The glamorous actress appeared in a number of popular films in the 1950s, including "What Price Glory?" with James Cagney and "On the Riviera" with Danny Kaye. 

She played opposite Burt Lancaster in her first American film, "Rope of Sand," in 1949. 

Calvet also made headlines off-screen. 

In 1952 she filed a one-million-dollar slander suit against Zsa Zsa Gabor, alleging that Gabor had told a prominent Hollywood columnist that Calvet was not really French. 

In 1967, her then-boyfriend, the well-heeled Donald Scott, sued her to recover assets placed under her name in an effort to hide them from his wife during a divorce battle. 

Scott alleged that Calvet had used voodoo to control him. The case was settled after a bitter two-week trial. 

According to the Los Angeles Times, she once told a reporter that American men made wonderful husbands -- if you don't love them.
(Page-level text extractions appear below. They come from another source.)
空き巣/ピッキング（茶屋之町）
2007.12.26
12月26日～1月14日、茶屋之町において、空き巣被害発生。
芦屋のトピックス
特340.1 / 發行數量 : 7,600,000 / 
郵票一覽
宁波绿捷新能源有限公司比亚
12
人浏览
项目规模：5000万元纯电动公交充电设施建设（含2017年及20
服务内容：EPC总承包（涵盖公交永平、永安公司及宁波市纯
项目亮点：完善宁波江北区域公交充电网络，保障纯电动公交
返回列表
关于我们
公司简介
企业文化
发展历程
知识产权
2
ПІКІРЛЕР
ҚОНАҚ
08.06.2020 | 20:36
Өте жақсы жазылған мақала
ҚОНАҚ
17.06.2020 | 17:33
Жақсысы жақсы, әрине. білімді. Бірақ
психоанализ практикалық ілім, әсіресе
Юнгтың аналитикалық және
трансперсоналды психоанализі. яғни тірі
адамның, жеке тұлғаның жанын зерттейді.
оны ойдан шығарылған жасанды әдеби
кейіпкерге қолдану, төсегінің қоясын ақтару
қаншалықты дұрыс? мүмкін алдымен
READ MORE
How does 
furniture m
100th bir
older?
But if you love them don't marry them, she said. 

There was a certain poetic symmetry to Calvet's court battles. 

Born Corinne Dibos, she had studied criminal law at the Sorbonne in Paris before turning to acting. 

After the end of World War II, she was noticed by Paramount Studios, which brought her to the United States. 

Calvet's memoir -- "Has Corinne Been a Good Girl" -- was published in 1983.